- [The problem]
In the material below, replace every "pose" with "camera" and change nothing else. Leave the pictures out of your answer.

- [Dataset records]
"""
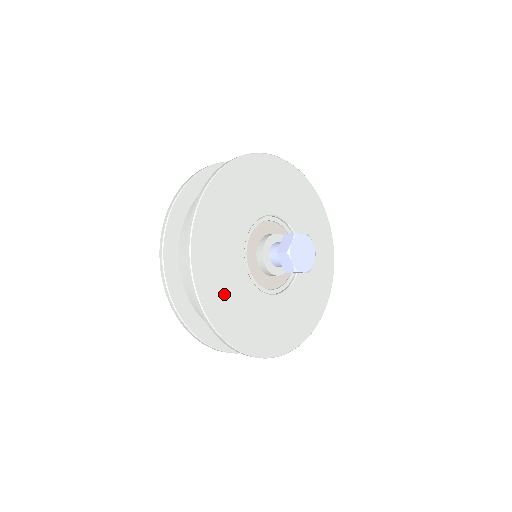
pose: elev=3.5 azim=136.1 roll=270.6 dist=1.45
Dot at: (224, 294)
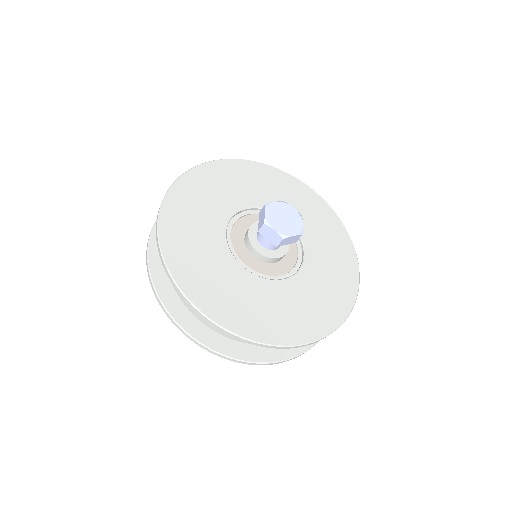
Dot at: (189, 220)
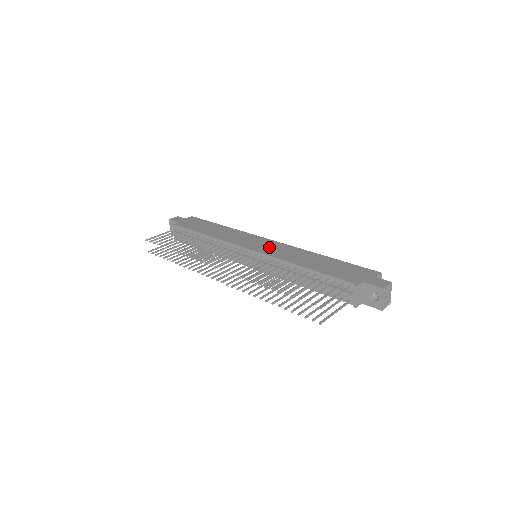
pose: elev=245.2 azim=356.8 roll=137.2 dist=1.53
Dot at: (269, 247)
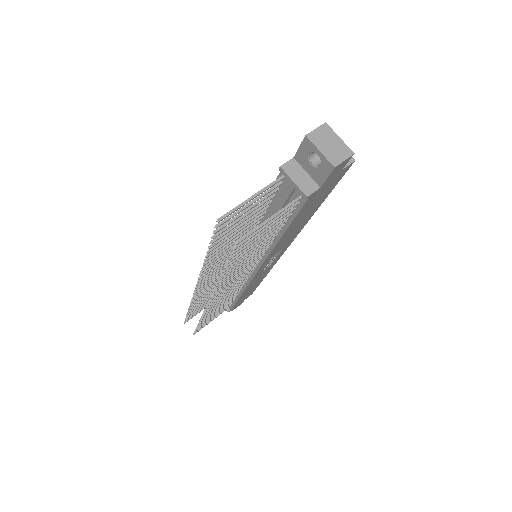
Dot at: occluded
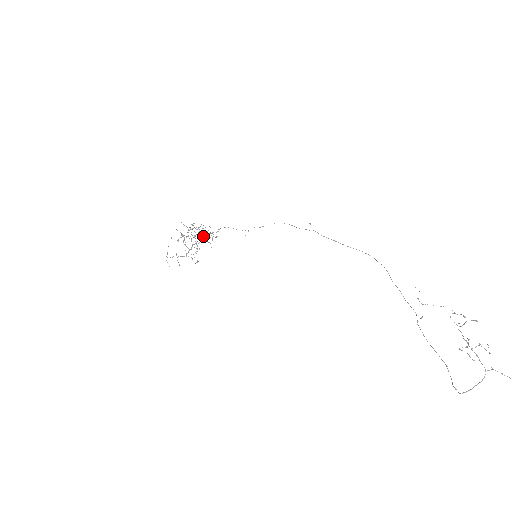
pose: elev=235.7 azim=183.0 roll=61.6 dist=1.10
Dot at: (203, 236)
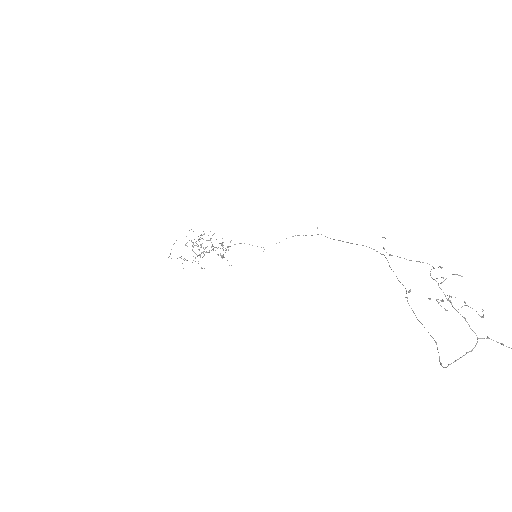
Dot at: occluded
"""
- [The result]
camera: elev=3.5 azim=136.1 roll=270.6 dist=1.45
Dot at: (224, 294)
Dot at: (189, 220)
camera: elev=245.2 azim=356.8 roll=137.2 dist=1.53
Dot at: (269, 247)
Dot at: occluded
camera: elev=235.7 azim=183.0 roll=61.6 dist=1.10
Dot at: (203, 236)
Dot at: occluded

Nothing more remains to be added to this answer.